### How to complete this task:
The records that follow are to be repeated exactly, with no pictures carried over.

Source records
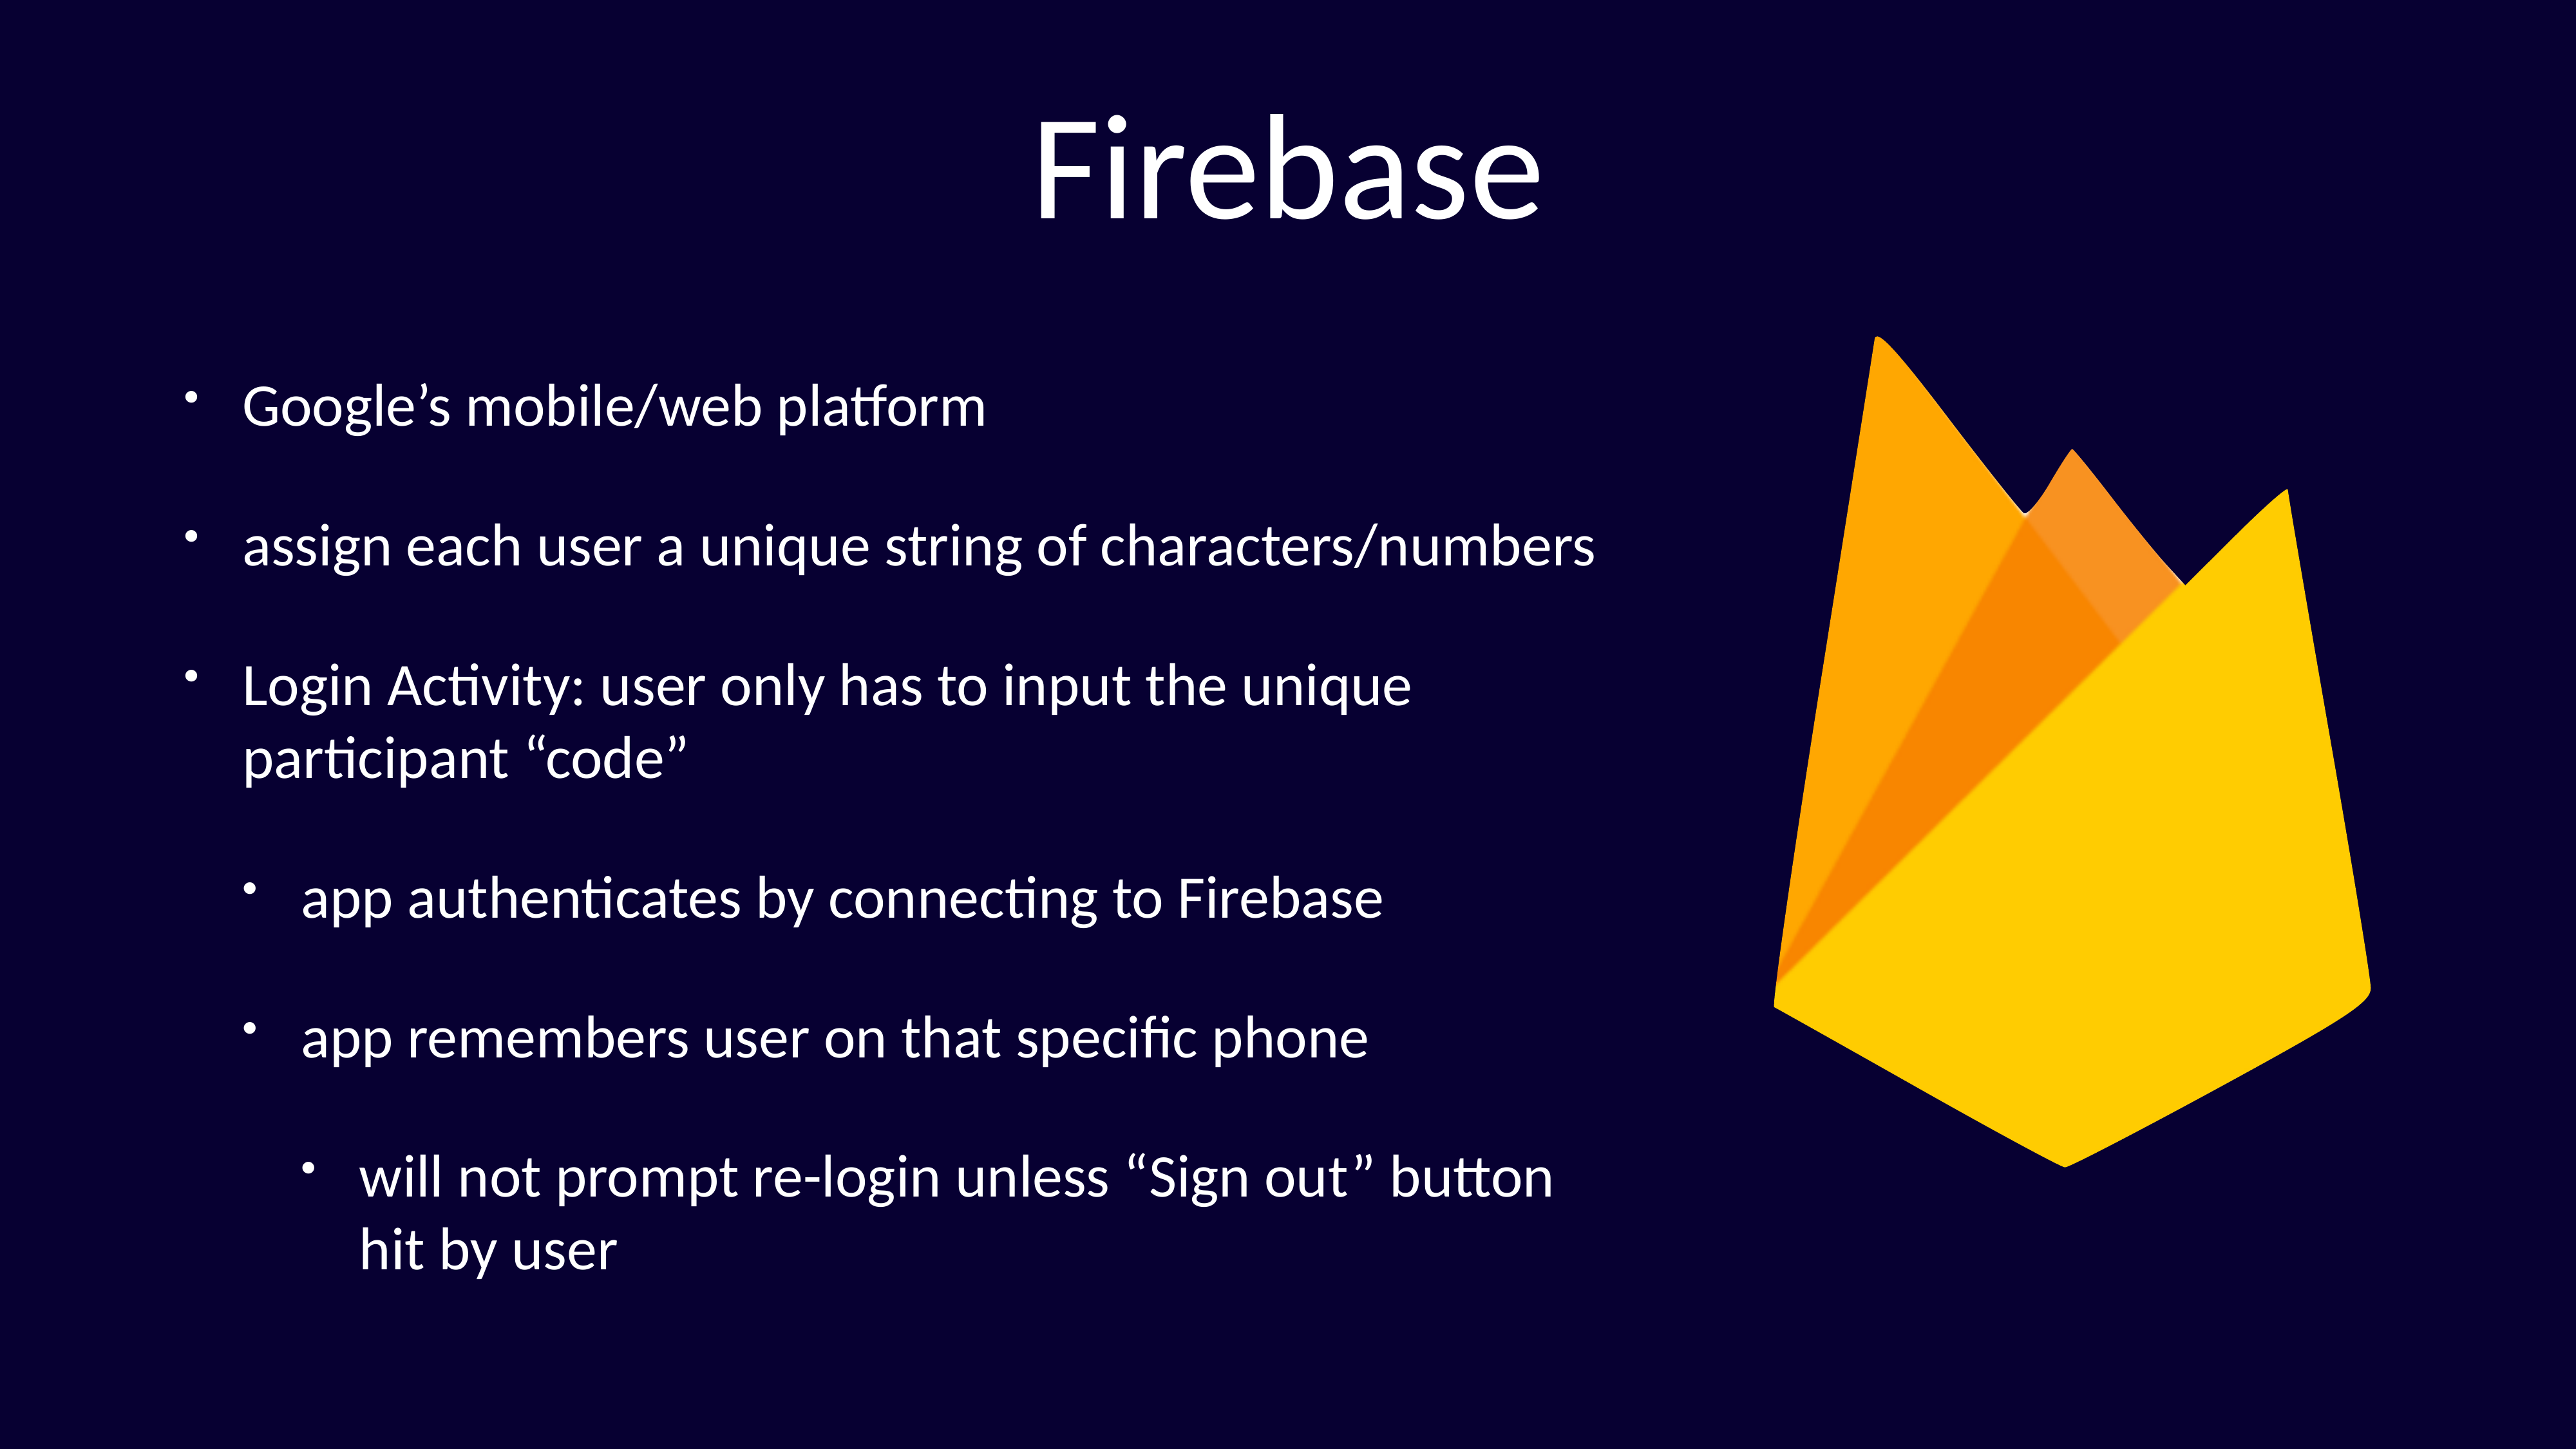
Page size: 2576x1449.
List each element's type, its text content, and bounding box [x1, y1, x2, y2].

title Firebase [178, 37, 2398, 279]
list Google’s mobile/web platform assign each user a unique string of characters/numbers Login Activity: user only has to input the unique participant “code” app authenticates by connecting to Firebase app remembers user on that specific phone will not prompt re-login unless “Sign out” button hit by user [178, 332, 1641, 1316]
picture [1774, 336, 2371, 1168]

### Exercise response:
Page size: 2576x1449.
List each element's type, its text content, and bounding box [x1, y1, x2, y2].

title Firebase [178, 37, 2398, 279]
list Google’s mobile/web platform assign each user a unique string of characters/numbers Login Activity: user only has to input the unique participant “code” app authenticates by connecting to Firebase app remembers user on that specific phone will not prompt re-login unless “Sign out” button hit by user [178, 332, 1641, 1316]
picture [1774, 336, 2371, 1168]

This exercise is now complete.